→ Task list
1) In the passage on video call direction, why may a developer building a more advanced video communications app need to think more deeply about who is available, whose stream is connected where, and who is on screen? Answer in one to three sentences.
2) Based on the passage on video call direction, answer yes or no to each statement and quote the deciding words: (a) Daily already offers an AI that supplies overacting. (b) Who Wants to Be a Millionaire is a format licensed all around the world. (c) Daily's video background replacement API can place participants in ancient Egypt.

→ Provided passage
-----

At this point you may be asking: “What does any of this have to do with WebRTC? I don’t recall Cecil B. DeMille directing too many video calls.”

Sure, a WebRTC session doesn’t need DeMillean grand feats of mise en scène, but it still has an aspect of direction:

Who is available?
Whose stream is connected where?
Who is on screen right now?

These choices traditionally have been implicit and managed for end users by a default software implementation. But developers now are conceiving of video experiences in more innovative and flexible ways. If you're building a more advanced video communications app, you may need to think more deeply about these questions. Thinking about participants like actors in various states of readiness can help to clarify the design of your real-time video product or feature.

In this post I’d like to explain the problem space, lay down some necessary terminology, and show how you can make these choices using Daily’s API for both interactive video calls and live streams. (And if eventually you do want to go full DeMille, don’t forget that Daily’s video background replacement API can be used to place your participants in ancient Egypt or biblical Israel. Chewing the scenery with overacting still needs to be supplied at the source, we don’t yet have an AI for that.)

Exploring a familiar TV format

Most people probably know Who Wants to Be a Millionaire, the TV game show format licensed all around the world. (You may also have seen it in the Oscar-winning movie Slumdog Millionaire.)

-----

→ Data lines
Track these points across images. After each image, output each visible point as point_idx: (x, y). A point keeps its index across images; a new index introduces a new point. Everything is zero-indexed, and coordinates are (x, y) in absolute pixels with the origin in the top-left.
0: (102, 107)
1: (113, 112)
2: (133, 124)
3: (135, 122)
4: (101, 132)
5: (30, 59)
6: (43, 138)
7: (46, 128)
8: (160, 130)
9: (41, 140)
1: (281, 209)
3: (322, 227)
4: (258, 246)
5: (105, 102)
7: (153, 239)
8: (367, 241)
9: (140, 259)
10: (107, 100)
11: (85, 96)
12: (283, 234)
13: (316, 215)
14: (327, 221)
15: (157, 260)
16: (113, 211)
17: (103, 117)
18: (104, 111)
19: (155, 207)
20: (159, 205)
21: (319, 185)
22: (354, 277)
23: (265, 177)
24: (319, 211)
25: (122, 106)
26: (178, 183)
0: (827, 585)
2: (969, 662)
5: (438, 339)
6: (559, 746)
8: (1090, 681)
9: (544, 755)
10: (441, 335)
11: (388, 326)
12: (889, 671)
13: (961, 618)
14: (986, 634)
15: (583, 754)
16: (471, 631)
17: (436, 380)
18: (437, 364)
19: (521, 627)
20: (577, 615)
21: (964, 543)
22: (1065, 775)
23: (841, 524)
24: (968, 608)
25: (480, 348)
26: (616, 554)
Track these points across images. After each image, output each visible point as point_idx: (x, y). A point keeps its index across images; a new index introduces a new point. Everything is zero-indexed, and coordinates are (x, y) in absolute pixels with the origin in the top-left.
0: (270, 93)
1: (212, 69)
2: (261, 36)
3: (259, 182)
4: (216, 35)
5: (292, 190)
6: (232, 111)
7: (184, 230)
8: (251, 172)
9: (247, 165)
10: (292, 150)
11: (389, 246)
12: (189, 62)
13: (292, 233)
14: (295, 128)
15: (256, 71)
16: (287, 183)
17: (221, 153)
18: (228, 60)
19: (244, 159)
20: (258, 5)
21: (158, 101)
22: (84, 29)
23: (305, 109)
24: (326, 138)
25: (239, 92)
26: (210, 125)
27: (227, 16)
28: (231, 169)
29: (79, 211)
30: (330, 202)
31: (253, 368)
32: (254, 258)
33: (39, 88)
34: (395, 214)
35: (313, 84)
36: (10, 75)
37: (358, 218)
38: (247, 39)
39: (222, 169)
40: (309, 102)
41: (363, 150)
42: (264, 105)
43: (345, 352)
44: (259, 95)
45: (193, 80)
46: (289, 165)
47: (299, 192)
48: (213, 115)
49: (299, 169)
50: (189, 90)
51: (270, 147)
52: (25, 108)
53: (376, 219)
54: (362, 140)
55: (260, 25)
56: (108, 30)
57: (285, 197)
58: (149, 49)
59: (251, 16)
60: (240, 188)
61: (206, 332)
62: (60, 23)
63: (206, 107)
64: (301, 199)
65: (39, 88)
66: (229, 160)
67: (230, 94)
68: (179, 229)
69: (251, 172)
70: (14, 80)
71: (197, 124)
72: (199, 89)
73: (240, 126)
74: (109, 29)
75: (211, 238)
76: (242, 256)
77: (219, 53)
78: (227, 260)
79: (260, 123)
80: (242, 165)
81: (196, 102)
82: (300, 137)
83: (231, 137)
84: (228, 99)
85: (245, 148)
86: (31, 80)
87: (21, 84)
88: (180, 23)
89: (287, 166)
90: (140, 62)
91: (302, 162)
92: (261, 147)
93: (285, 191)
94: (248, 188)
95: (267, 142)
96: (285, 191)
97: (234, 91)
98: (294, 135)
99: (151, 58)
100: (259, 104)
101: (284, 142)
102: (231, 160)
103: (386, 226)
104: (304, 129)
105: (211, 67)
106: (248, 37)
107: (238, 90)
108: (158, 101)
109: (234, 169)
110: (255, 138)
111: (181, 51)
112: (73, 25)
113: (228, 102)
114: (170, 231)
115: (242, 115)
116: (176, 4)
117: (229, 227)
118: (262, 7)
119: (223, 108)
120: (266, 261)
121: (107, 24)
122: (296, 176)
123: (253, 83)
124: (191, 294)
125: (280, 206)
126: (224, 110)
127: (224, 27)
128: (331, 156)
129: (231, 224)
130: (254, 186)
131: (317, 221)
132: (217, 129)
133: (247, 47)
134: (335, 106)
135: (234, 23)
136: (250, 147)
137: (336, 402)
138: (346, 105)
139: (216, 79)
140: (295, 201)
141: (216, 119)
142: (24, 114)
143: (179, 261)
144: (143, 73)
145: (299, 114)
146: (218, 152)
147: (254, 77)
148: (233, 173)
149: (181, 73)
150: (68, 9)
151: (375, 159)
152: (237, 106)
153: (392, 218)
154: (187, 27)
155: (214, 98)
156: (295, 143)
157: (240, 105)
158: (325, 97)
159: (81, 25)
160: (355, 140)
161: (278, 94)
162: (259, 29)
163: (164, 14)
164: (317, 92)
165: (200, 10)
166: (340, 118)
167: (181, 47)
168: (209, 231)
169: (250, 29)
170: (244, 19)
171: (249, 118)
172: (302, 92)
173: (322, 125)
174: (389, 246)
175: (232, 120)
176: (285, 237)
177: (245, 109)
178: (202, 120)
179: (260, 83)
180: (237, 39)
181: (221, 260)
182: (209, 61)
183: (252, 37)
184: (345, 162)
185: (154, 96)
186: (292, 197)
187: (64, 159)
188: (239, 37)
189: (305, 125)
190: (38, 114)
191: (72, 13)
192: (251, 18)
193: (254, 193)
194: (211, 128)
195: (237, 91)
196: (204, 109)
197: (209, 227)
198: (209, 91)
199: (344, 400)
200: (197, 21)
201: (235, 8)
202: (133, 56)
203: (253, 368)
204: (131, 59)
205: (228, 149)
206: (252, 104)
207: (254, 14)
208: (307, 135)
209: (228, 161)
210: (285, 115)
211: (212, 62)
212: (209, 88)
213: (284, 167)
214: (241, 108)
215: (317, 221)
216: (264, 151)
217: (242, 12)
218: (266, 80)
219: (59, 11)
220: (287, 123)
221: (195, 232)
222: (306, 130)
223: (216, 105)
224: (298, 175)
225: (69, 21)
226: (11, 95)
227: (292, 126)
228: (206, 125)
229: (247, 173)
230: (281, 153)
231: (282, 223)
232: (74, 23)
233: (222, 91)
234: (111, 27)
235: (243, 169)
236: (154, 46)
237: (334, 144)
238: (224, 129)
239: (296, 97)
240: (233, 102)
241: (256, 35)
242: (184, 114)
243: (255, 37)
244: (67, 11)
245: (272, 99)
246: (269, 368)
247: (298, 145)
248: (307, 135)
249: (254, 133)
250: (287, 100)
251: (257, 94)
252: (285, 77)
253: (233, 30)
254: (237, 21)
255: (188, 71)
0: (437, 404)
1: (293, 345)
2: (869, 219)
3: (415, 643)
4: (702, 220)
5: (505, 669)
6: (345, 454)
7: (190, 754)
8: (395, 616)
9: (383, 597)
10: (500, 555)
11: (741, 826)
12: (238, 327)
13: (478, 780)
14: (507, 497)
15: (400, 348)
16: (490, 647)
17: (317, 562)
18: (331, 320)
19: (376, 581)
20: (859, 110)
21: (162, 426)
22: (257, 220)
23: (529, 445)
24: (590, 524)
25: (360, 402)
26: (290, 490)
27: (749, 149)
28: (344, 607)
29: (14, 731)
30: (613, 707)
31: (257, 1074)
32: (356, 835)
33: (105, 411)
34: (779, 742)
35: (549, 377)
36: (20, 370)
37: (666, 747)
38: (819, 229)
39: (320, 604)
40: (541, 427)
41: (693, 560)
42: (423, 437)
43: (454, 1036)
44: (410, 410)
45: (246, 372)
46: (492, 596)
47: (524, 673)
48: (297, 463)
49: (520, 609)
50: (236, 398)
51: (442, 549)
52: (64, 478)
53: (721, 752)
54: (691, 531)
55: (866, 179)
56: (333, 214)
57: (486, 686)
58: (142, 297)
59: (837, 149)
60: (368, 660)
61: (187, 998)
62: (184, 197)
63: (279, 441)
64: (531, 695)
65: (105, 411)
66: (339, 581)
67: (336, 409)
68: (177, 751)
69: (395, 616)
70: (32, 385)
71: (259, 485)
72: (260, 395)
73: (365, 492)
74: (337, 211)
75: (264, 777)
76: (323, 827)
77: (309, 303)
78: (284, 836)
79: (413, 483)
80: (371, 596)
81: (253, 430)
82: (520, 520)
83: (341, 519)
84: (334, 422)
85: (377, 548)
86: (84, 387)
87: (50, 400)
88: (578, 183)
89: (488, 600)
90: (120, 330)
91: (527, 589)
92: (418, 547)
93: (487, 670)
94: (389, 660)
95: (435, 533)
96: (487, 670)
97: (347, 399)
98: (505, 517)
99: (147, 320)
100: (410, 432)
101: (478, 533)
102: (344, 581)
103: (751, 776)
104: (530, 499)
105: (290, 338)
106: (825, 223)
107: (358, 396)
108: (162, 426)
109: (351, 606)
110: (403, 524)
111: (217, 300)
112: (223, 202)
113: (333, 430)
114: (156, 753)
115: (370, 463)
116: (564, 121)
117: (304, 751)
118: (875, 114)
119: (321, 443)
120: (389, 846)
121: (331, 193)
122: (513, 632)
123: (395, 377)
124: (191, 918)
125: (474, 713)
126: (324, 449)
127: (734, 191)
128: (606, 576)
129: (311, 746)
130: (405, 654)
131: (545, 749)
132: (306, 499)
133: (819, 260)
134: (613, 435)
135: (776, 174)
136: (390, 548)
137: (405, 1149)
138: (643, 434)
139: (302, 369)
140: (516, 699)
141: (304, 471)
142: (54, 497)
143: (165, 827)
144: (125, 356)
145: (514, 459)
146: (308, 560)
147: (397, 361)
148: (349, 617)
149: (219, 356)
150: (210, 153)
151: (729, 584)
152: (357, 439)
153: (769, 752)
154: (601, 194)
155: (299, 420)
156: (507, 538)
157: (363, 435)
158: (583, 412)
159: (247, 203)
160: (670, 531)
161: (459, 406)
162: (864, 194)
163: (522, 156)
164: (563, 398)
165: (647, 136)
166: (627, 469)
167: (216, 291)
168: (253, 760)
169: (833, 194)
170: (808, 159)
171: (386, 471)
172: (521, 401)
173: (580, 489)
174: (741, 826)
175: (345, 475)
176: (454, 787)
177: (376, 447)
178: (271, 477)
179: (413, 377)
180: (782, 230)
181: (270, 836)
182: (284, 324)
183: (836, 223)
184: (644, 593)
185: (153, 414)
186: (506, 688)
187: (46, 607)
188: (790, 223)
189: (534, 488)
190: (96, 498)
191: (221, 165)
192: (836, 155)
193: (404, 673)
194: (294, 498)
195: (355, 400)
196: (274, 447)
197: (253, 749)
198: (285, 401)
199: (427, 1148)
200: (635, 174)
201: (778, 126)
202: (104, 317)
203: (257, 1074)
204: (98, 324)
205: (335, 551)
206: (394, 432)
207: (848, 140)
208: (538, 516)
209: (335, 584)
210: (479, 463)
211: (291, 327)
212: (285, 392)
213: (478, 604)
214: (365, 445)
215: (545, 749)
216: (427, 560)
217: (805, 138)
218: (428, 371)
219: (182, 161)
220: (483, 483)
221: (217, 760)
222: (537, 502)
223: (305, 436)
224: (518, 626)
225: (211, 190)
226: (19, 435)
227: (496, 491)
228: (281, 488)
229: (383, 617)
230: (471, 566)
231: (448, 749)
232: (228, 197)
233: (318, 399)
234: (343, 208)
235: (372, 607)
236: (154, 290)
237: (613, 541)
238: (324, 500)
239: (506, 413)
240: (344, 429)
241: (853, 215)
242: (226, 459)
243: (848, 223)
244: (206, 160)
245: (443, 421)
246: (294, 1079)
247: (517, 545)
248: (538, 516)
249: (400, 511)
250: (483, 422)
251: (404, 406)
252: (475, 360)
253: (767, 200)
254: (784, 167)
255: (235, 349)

-----

→ Solutions by task
1) These choices have traditionally been implicit and handled for end users by a default software implementation. Developers now conceive of video experiences in more innovative and flexible ways, so building a more advanced app can require thinking about these questions directly.

2)
(a) No: "we don’t yet have an AI for that."
(b) Yes: "the TV game show format licensed all around the world."
(c) Yes: "can be used to place your participants in ancient Egypt or biblical Israel."